■ Your task:
Everything in the listing below except the pictures should be reproduced exactly.

■ Material provided:
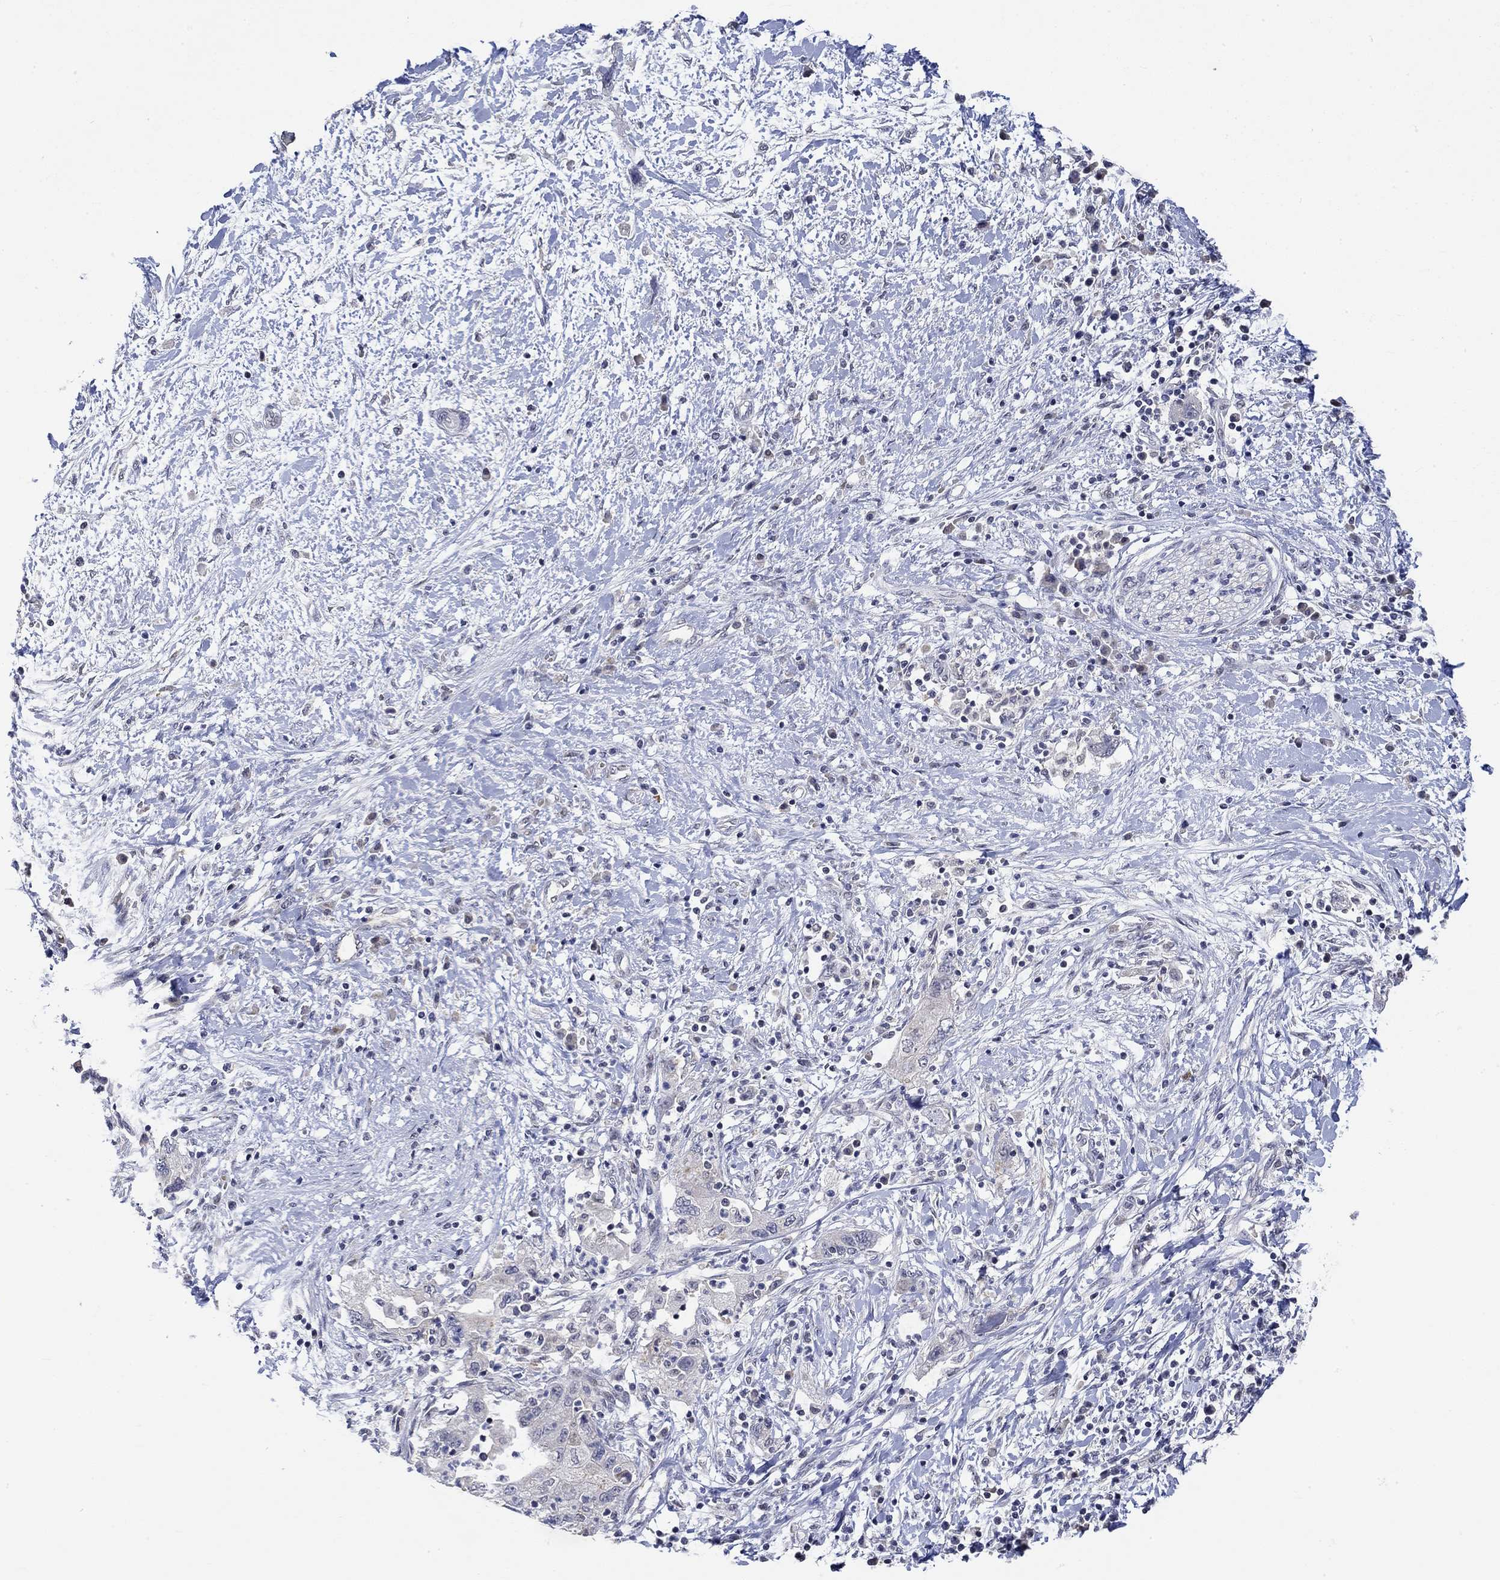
{"staining": {"intensity": "weak", "quantity": "<25%", "location": "cytoplasmic/membranous"}, "tissue": "pancreatic cancer", "cell_type": "Tumor cells", "image_type": "cancer", "snomed": [{"axis": "morphology", "description": "Adenocarcinoma, NOS"}, {"axis": "topography", "description": "Pancreas"}], "caption": "DAB (3,3'-diaminobenzidine) immunohistochemical staining of human pancreatic adenocarcinoma shows no significant expression in tumor cells.", "gene": "WASF1", "patient": {"sex": "female", "age": 73}}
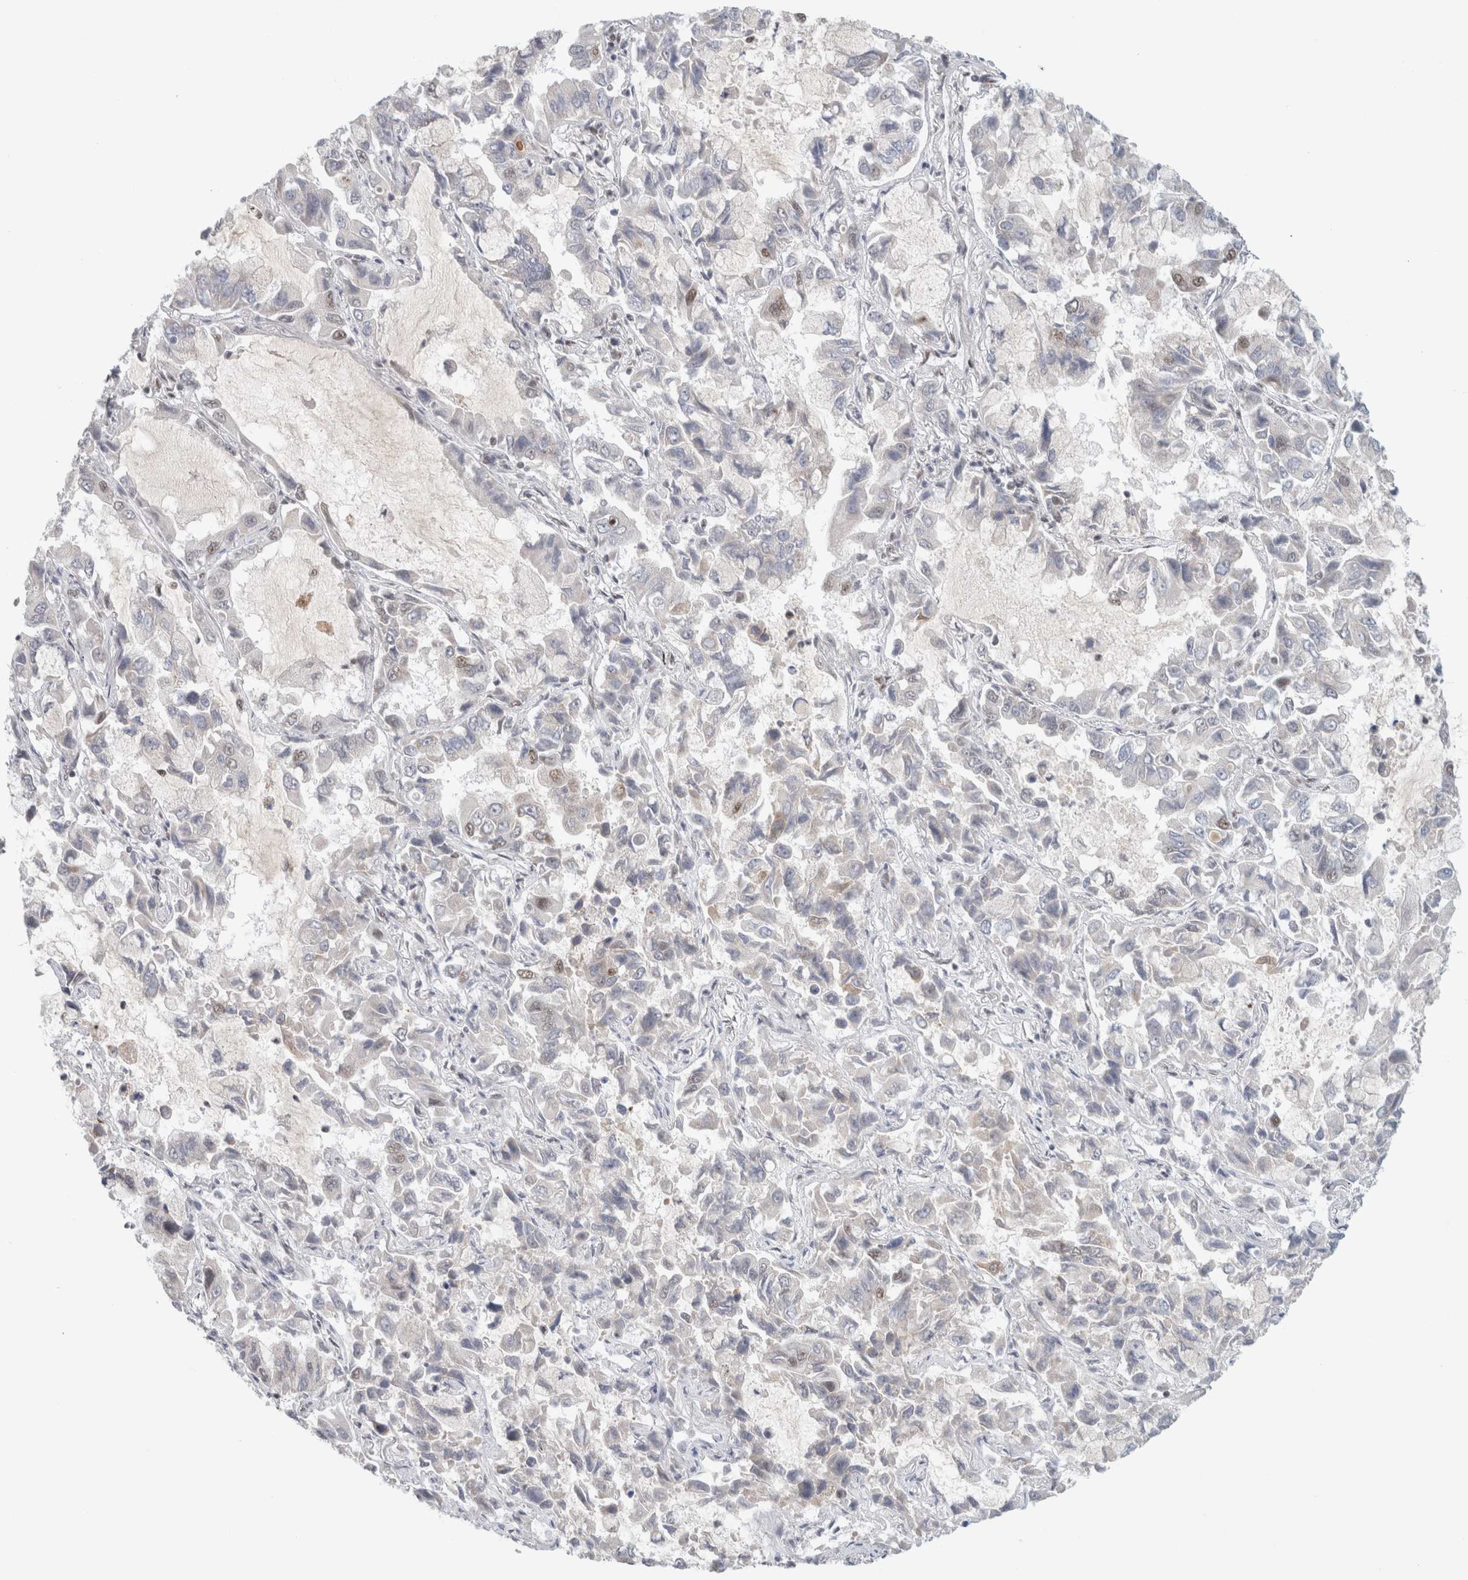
{"staining": {"intensity": "weak", "quantity": "<25%", "location": "nuclear"}, "tissue": "lung cancer", "cell_type": "Tumor cells", "image_type": "cancer", "snomed": [{"axis": "morphology", "description": "Adenocarcinoma, NOS"}, {"axis": "topography", "description": "Lung"}], "caption": "Lung cancer (adenocarcinoma) was stained to show a protein in brown. There is no significant expression in tumor cells. (DAB (3,3'-diaminobenzidine) immunohistochemistry visualized using brightfield microscopy, high magnification).", "gene": "TRMT12", "patient": {"sex": "male", "age": 64}}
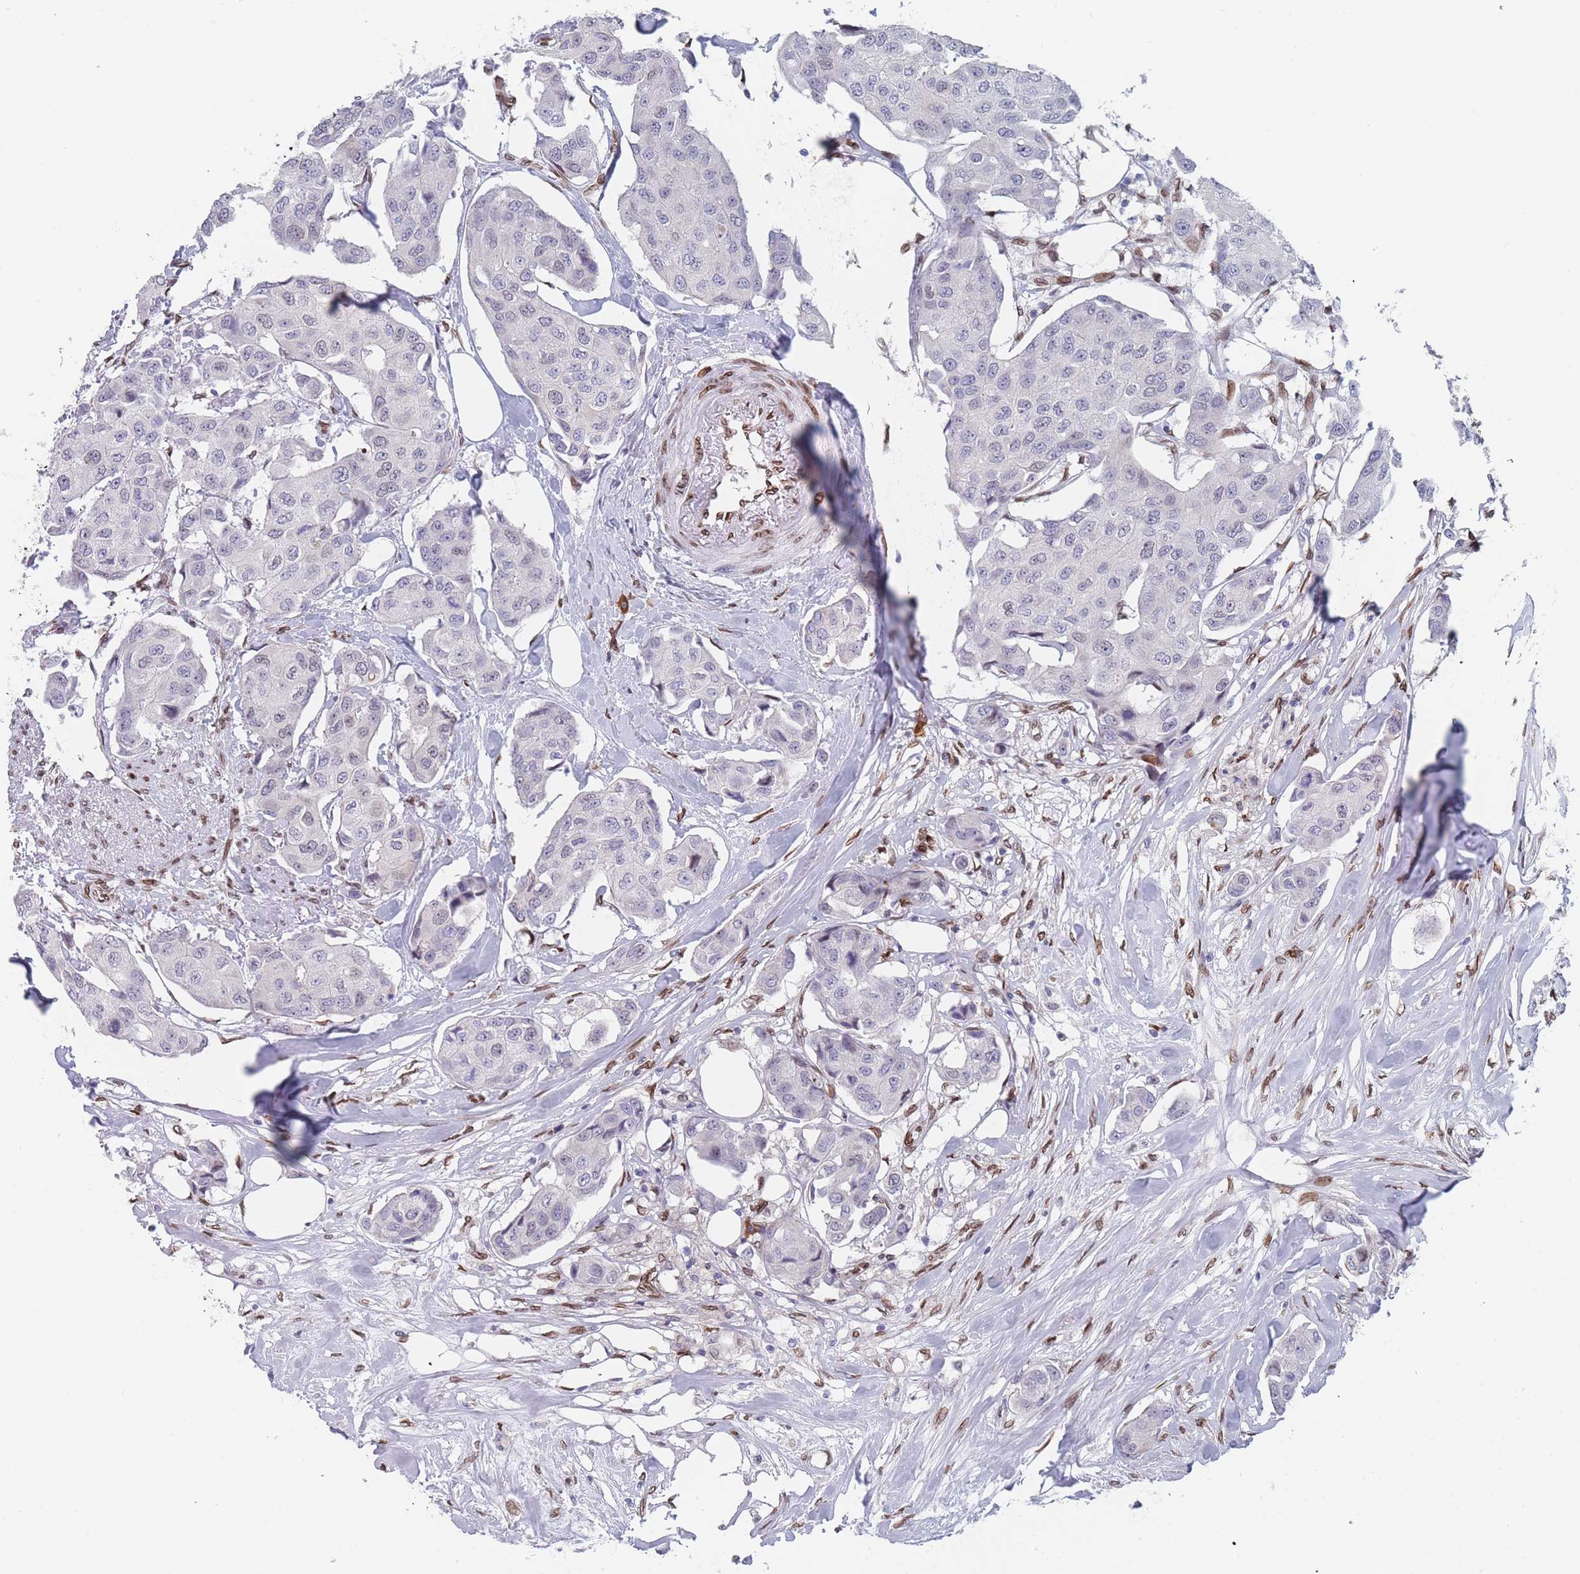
{"staining": {"intensity": "negative", "quantity": "none", "location": "none"}, "tissue": "breast cancer", "cell_type": "Tumor cells", "image_type": "cancer", "snomed": [{"axis": "morphology", "description": "Duct carcinoma"}, {"axis": "topography", "description": "Breast"}, {"axis": "topography", "description": "Lymph node"}], "caption": "Immunohistochemical staining of human breast cancer (infiltrating ductal carcinoma) exhibits no significant staining in tumor cells.", "gene": "ZBTB1", "patient": {"sex": "female", "age": 80}}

■ Answer for this exercise:
{"staining": {"intensity": "weak", "quantity": "<25%", "location": "cytoplasmic/membranous"}, "tissue": "pancreatic cancer", "cell_type": "Tumor cells", "image_type": "cancer", "snomed": [{"axis": "morphology", "description": "Adenocarcinoma, NOS"}, {"axis": "topography", "description": "Pancreas"}], "caption": "DAB (3,3'-diaminobenzidine) immunohistochemical staining of human pancreatic adenocarcinoma shows no significant expression in tumor cells.", "gene": "WASF1", "patient": {"sex": "female", "age": 73}}
{"staining": {"intensity": "weak", "quantity": "<25%", "location": "nuclear"}, "tissue": "lung cancer", "cell_type": "Tumor cells", "image_type": "cancer", "snomed": [{"axis": "morphology", "description": "Adenocarcinoma, NOS"}, {"axis": "topography", "description": "Lung"}], "caption": "Lung cancer (adenocarcinoma) was stained to show a protein in brown. There is no significant expression in tumor cells. (DAB (3,3'-diaminobenzidine) immunohistochemistry visualized using brightfield microscopy, high magnification).", "gene": "TRMT12", "patient": {"sex": "male", "age": 64}}
{"staining": {"intensity": "negative", "quantity": "none", "location": "none"}, "tissue": "breast cancer", "cell_type": "Tumor cells", "image_type": "cancer", "snomed": [{"axis": "morphology", "description": "Duct carcinoma"}, {"axis": "topography", "description": "Breast"}, {"axis": "topography", "description": "Lymph node"}], "caption": "Immunohistochemical staining of human breast cancer (infiltrating ductal carcinoma) exhibits no significant staining in tumor cells.", "gene": "ZBTB1", "patient": {"sex": "female", "age": 80}}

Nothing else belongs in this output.